Collection entries:
-- Opening Marker --
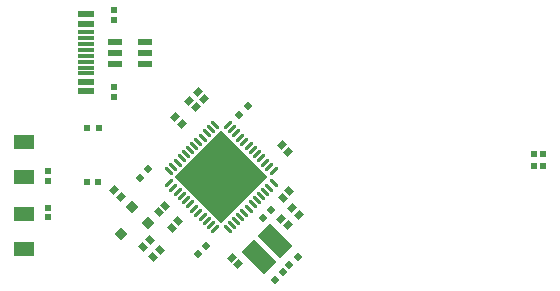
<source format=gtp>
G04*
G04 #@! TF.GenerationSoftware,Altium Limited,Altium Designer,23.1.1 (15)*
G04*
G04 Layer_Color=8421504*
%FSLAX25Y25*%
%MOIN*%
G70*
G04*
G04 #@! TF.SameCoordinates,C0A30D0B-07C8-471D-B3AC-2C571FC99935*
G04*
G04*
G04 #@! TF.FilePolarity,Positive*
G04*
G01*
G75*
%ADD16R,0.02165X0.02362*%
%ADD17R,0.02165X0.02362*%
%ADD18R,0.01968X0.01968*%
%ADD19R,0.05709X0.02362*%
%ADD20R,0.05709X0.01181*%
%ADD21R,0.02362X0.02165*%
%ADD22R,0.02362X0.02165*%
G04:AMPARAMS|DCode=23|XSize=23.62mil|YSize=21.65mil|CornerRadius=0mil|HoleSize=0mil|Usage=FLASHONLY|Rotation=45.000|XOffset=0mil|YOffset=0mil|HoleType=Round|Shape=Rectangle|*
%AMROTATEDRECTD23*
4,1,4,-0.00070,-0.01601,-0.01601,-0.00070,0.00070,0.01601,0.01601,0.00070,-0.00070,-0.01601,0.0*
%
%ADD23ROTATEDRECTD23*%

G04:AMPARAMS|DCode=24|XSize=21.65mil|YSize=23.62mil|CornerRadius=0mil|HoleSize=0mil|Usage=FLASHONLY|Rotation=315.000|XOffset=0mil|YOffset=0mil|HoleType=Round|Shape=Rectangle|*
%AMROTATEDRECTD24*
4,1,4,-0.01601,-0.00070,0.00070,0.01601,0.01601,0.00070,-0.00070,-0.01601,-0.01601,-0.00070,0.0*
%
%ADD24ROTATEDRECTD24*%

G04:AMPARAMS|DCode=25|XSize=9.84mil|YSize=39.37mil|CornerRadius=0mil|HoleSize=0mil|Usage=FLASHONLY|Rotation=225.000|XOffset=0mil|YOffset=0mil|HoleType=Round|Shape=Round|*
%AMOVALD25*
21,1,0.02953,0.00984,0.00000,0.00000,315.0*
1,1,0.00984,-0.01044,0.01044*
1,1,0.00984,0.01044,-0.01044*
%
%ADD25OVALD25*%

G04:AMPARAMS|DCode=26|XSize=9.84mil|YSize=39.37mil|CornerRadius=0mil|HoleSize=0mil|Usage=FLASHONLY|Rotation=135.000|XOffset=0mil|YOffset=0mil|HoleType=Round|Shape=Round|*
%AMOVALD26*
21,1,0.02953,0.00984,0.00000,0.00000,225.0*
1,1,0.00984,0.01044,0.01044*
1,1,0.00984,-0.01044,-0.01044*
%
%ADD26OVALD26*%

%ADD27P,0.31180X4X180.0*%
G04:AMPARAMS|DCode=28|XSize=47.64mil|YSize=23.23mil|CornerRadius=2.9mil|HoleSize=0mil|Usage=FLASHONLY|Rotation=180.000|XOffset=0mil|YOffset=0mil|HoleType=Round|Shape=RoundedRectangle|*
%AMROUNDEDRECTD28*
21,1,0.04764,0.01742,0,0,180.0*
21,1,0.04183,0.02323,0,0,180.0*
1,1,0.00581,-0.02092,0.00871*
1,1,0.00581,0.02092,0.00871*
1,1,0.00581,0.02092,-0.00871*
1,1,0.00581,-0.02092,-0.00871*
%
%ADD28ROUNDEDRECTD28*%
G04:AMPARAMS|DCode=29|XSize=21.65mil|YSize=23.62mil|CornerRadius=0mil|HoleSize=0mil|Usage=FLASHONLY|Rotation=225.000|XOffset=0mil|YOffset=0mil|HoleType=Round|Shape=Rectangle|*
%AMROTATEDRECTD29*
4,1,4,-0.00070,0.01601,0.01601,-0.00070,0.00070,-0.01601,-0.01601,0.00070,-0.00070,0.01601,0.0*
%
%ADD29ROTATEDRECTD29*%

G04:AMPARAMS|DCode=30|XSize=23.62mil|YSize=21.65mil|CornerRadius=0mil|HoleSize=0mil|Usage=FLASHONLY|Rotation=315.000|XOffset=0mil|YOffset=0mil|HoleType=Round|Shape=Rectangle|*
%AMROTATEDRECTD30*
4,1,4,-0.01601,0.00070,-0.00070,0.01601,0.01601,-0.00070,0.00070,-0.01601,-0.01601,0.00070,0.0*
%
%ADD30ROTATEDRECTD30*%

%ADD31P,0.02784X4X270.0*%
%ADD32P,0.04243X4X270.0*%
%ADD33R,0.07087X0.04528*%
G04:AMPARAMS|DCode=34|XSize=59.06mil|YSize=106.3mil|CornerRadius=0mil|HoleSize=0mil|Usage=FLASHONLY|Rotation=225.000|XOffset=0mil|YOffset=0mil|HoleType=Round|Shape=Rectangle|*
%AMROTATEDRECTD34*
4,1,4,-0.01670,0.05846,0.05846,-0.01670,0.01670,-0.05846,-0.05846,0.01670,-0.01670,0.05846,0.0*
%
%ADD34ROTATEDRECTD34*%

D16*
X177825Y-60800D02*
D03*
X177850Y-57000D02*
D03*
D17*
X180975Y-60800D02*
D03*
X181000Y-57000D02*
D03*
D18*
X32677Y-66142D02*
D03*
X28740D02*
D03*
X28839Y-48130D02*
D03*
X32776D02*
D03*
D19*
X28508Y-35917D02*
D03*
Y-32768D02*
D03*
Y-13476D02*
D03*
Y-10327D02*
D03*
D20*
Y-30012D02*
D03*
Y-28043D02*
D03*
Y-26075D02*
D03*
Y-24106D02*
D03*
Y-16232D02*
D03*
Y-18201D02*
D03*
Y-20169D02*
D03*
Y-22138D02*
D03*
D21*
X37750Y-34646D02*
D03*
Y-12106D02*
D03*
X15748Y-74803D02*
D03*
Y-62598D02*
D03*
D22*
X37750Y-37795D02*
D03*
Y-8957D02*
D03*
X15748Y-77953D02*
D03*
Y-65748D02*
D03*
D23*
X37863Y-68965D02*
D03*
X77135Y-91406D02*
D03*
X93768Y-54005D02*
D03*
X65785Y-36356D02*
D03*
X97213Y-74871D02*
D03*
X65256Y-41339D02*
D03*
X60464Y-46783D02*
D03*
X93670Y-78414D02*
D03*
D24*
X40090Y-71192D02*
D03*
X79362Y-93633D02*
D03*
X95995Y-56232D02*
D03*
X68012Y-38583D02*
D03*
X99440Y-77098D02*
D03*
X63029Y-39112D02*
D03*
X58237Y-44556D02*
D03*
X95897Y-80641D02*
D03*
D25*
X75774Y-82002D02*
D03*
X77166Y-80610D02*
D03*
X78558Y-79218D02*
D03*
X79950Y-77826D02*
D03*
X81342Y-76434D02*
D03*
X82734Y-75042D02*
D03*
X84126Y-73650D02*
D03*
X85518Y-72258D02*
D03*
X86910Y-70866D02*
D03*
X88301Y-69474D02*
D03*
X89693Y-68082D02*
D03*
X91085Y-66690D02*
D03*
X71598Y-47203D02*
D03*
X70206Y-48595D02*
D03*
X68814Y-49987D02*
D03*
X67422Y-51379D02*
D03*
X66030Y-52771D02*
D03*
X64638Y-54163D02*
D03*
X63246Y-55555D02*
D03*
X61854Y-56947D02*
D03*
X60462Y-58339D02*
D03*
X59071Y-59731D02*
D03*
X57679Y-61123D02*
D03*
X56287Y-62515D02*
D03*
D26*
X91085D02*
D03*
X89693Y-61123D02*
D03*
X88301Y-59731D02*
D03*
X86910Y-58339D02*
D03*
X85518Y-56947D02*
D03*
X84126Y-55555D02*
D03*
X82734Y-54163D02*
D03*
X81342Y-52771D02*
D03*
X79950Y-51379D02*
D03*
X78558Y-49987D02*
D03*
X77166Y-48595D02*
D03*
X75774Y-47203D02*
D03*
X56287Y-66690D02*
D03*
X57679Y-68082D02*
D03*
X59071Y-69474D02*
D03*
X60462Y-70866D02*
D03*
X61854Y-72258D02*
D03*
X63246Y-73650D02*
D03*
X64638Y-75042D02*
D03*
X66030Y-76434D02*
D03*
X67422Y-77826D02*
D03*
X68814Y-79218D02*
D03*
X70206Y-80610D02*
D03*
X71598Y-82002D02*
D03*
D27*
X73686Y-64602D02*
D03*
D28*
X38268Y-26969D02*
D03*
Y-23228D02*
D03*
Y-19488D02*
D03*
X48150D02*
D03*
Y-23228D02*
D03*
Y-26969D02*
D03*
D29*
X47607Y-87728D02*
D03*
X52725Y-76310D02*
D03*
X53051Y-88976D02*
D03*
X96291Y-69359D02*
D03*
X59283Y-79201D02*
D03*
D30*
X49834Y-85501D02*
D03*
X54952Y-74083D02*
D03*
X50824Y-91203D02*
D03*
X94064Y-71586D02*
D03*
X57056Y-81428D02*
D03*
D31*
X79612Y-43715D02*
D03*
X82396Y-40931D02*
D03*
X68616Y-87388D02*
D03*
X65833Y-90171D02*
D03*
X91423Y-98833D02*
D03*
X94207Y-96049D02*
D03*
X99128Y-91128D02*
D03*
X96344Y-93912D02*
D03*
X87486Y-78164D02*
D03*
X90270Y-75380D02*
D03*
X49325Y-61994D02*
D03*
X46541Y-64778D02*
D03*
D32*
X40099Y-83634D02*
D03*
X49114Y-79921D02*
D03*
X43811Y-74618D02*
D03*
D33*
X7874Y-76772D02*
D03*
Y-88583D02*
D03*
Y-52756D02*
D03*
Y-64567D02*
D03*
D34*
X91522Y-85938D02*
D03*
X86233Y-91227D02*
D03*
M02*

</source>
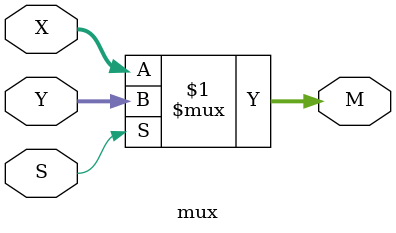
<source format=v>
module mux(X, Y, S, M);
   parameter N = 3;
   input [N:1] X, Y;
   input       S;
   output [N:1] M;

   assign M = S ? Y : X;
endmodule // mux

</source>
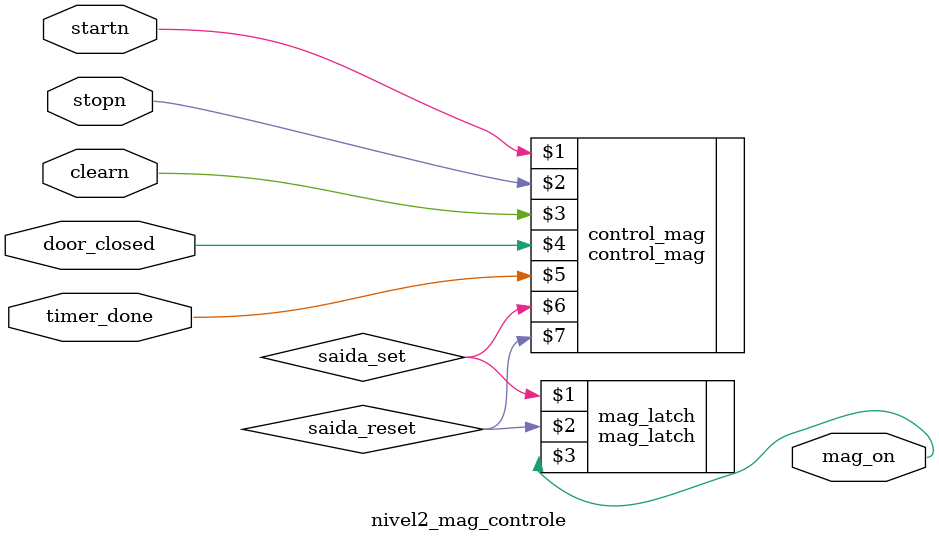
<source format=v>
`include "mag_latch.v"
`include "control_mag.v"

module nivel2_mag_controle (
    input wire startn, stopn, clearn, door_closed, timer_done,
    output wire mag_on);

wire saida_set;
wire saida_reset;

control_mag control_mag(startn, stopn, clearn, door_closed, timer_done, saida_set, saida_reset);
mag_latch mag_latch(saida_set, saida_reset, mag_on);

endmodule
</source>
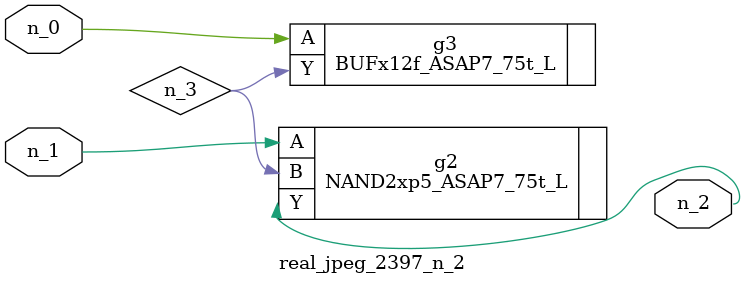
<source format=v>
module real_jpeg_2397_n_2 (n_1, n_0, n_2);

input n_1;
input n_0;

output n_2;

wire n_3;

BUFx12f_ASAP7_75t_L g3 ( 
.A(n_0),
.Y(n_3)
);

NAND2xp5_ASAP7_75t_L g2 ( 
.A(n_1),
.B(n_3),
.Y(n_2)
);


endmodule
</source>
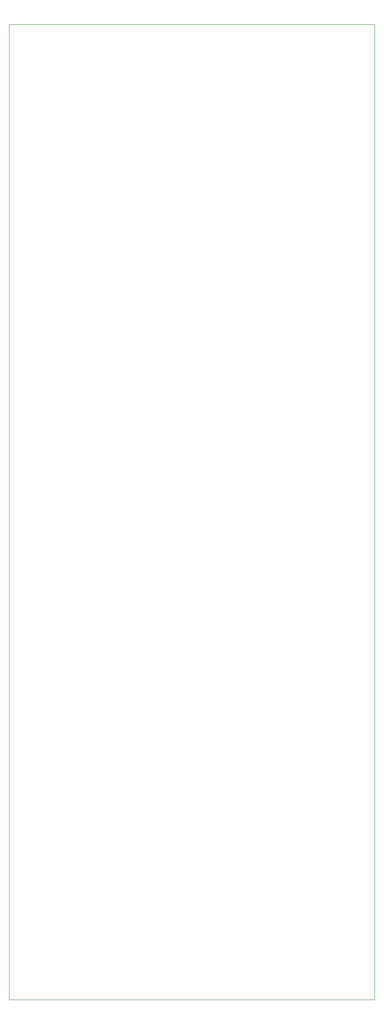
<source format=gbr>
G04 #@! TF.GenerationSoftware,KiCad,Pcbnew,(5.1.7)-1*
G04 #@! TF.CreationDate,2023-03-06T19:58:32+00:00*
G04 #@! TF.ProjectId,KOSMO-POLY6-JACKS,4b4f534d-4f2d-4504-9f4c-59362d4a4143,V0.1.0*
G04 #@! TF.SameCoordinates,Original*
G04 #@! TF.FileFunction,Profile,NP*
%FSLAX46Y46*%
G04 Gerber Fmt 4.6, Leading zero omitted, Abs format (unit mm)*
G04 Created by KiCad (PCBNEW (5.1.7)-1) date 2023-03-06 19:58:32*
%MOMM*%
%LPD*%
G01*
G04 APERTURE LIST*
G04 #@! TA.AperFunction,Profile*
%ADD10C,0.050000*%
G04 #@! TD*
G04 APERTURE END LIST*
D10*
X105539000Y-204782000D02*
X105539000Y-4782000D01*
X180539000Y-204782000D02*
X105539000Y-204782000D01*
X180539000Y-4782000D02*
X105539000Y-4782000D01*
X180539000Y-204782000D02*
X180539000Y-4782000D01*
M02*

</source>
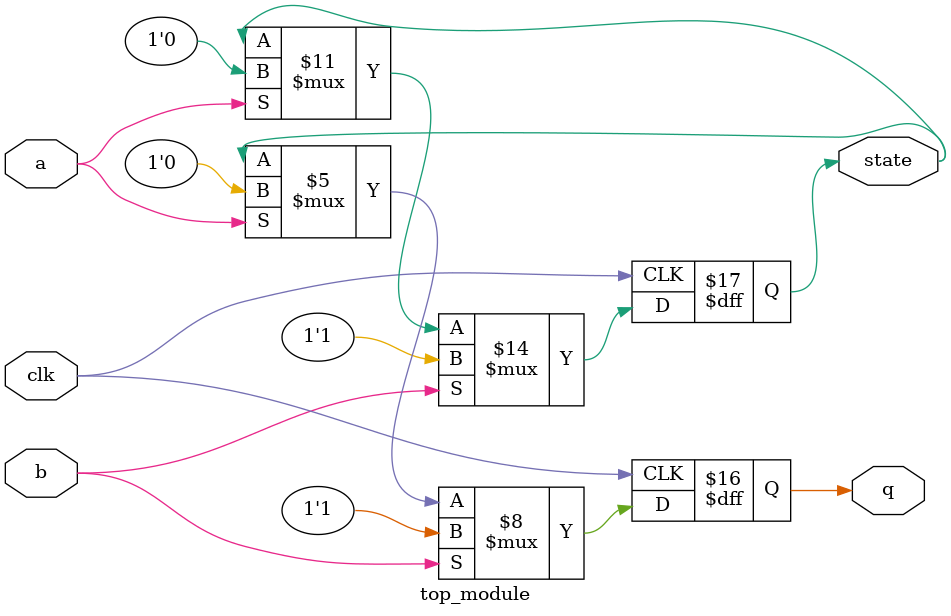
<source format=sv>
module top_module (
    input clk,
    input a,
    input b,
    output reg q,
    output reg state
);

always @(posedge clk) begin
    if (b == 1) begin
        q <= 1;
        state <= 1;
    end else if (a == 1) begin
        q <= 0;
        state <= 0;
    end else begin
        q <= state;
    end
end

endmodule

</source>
-- Closing Marker --
**EXERCISE DIRECTIONS:**
From the records above, extract the lines from the one holding "Y-52756D02*" through the one holding "module real_jpeg_2397_n_2 (n_1, n_0, n_2);", word for word; omit the pictures.

**SOLUTION TO THIS TASK:**
Y-52756D02*
D03*
Y-64567D02*
D03*
D34*
X91522Y-85938D02*
D03*
X86233Y-91227D02*
D03*
M02*

</source>
<source format=v>
module mux(X, Y, S, M);
   parameter N = 3;
   input [N:1] X, Y;
   input       S;
   output [N:1] M;

   assign M = S ? Y : X;
endmodule // mux

</source>
<source format=v>
`include "mag_latch.v"
`include "control_mag.v"

module nivel2_mag_controle (
    input wire startn, stopn, clearn, door_closed, timer_done,
    output wire mag_on);

wire saida_set;
wire saida_reset;

control_mag control_mag(startn, stopn, clearn, door_closed, timer_done, saida_set, saida_reset);
mag_latch mag_latch(saida_set, saida_reset, mag_on);

endmodule
</source>
<source format=v>
module real_jpeg_2397_n_2 (n_1, n_0, n_2);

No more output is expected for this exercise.